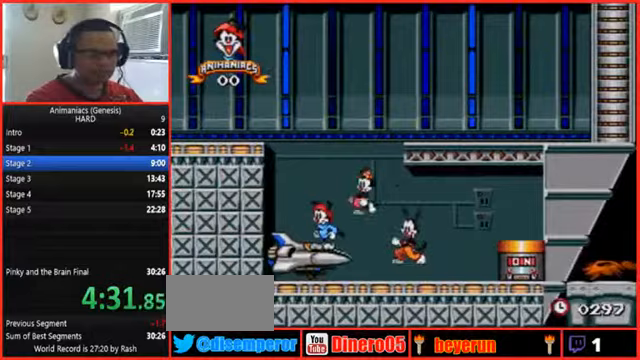
Gameplay with a controller (Nintendo layout); each line is a JSON object with the inputs held at the frame after it (dt_ms = milliseconds from this image to that frame). "events" lists button and stick changes between this image and that frame as [ms after this image, input, new state], when the widget could be followed in between. Not read: L3 R3 START.
{"dt_ms": 500, "buttons": [], "events": []}
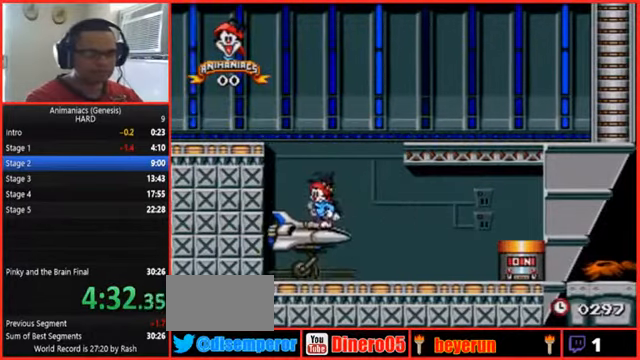
{"dt_ms": 1000, "buttons": ["DPAD_RIGHT"]}
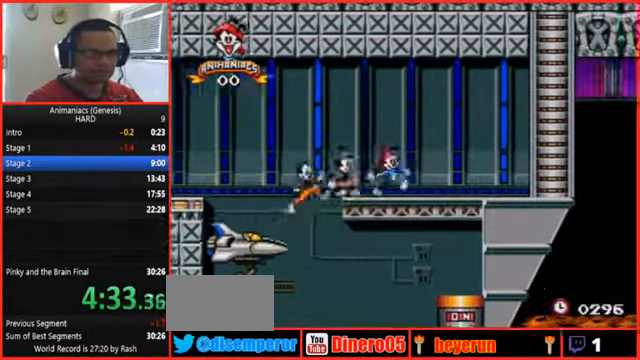
{"dt_ms": 500, "buttons": ["DPAD_RIGHT"], "events": []}
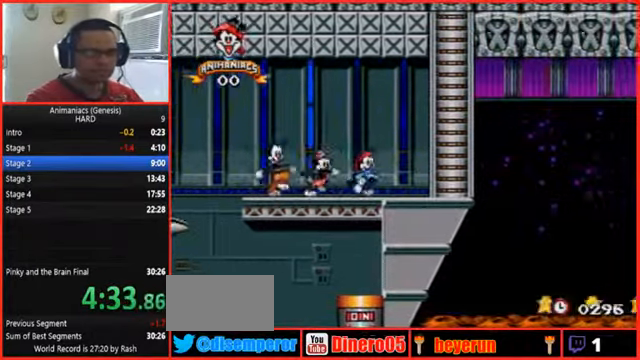
{"dt_ms": 500, "buttons": ["DPAD_RIGHT"], "events": []}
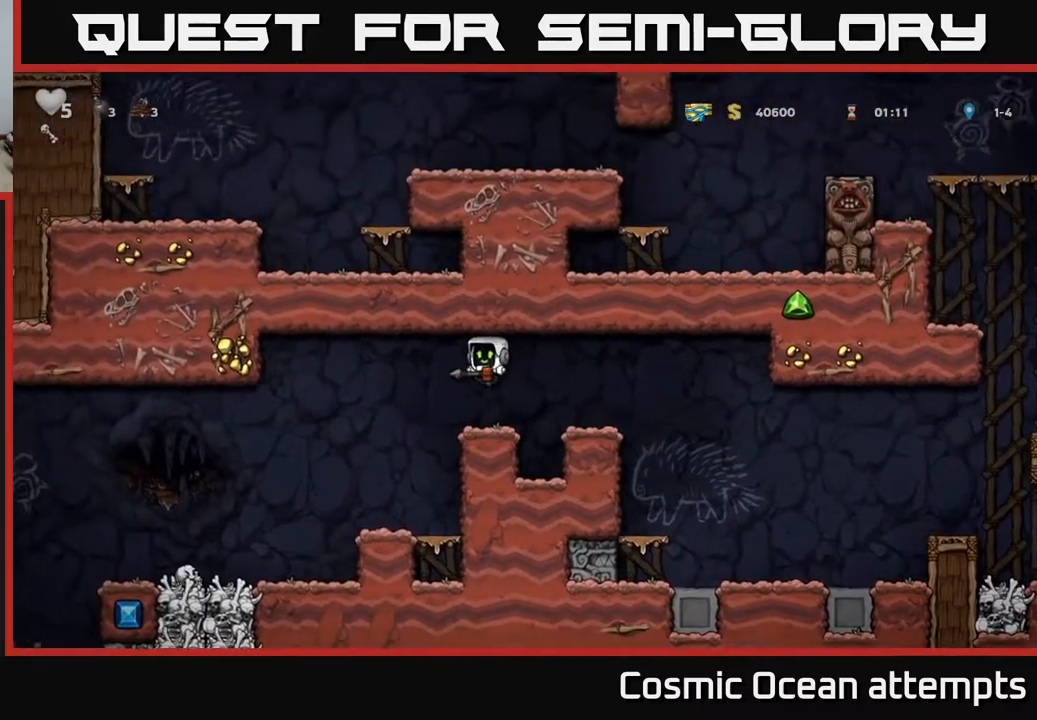
Gameplay with a controller (Xbox layout); each line is a JSON object with the inputs held at the frame after it. "events" lists button and stick changes between this image and that frame as [ms after this image, input, new state], when the widget could be followed in between. Not read: right_stick.
{"buttons": ["DPAD_LEFT"], "left_stick": "center", "events": []}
══════════
Exclude the images and reproduce the remaining data exactly.

Gameplay with a controller (Nintendo layout); each line is a JSON object with the inputs held at the frame after it (dt_ms = milliseconds from this image to that frame). "events" lists button and stick changes between this image and that frame as [ms after this image, input, new state], when the widget could be followed in between. Not read: L3 R3 START.
{"dt_ms": 500, "buttons": [], "events": []}
{"dt_ms": 1000, "buttons": ["DPAD_RIGHT"]}
{"dt_ms": 500, "buttons": ["DPAD_RIGHT"], "events": []}
{"dt_ms": 500, "buttons": ["DPAD_RIGHT"], "events": []}
Gameplay with a controller (Xbox layout); each line is a JSON object with the inputs held at the frame after it. "events" lists button and stick changes between this image and that frame as [ms after this image, input, new state], when the widget could be followed in between. Not read: right_stick.
{"buttons": ["DPAD_LEFT"], "left_stick": "center", "events": []}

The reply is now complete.